C'est une époustouflante chronique de la jeunesse des cités, sur laquelle Abdellatif Kechiche porte un autre regard, moins conventionnel. Le réalisateur tourne le dos aux considérations courantes sur la banlieue, la délinquance et les trafics, le malaise social -même si son décor invoque nécessairement l'existence et le désoeuvrement dansles grands ensembles- pour mettre en scène ce qu'il convient d'appeler un marivaudage d'adolescents.
Le timide Krimo "kiffe" Lydia, dont il entreprend d'être le partenaire dans une pièce de Marivaux que la jeune fille répète. Marivaux, ses jeux de l'amour et du hasard, sont comme des incongruités culturelles dans la cité et, de fait, Krimo le taciturne, aussi inhibé que Lydia est démonstrative, extravertie, se trouve complètement dépourvu confronté à une activité et à un langage inintelligibles pour lui.
En réalité, cette occupation théatrale n'est qu'une péripétie contingente au coeur d'un film qui décrit une part du quotidien d'ados de banlieue, ébauche une poignée de portraits d'une justesse et d'une intensité exceptionnelle. Et, tout au long du film, on se demande comment Kechiche a pu obtenir une telle authenticité de la part de jeunes comédiens amateurs.

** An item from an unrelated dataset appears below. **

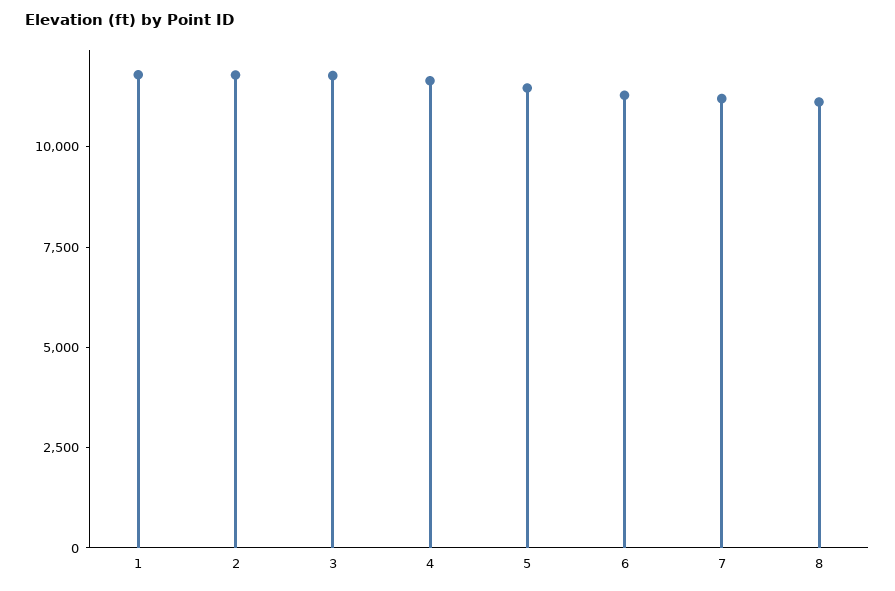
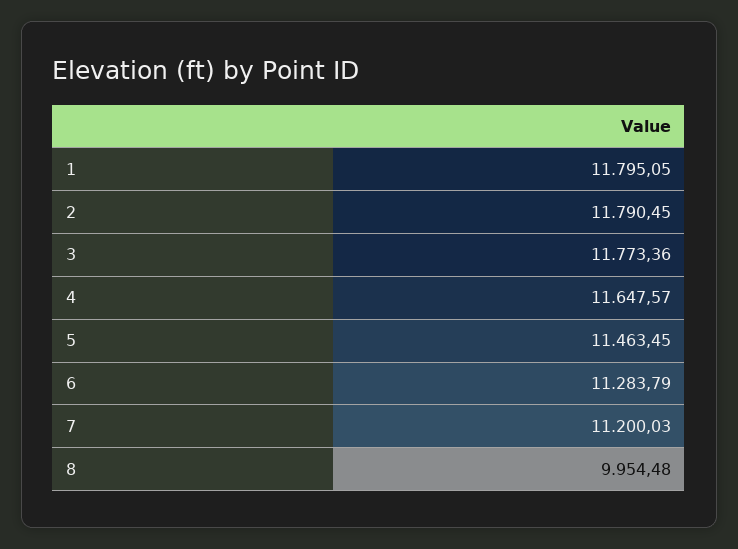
8: 11000 -> 9954.48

Au-delà des incidents d'un scénario minimaliste, "L'esquive" est un film de langage, celui de la cité (l'antithèse évidemment de la langue de Marivaux), vivant et outrancier, sinon riche, soulignant constamment chez les jeunes personnages une brutalité et une sensibilité à fleur de peau. Au pied des immeubles, le cinéaste orchestre des allées et venues, des rencontres impromptues, des conversations, formant une sorte de tragi-comédie de l'adolescence, dont le désarroi, dans le domaine affectif notamment, se traduit souvent ici par un langage agressif sur le mode de l'invective et de l'insulte banalisée, ce dialecte de la cité qui fédère toutes les origines.
Enfin, notons la formidable nature d'actrice de Sara Forestier, dont on ne peut s'étonner, dès lors, de la carrière future.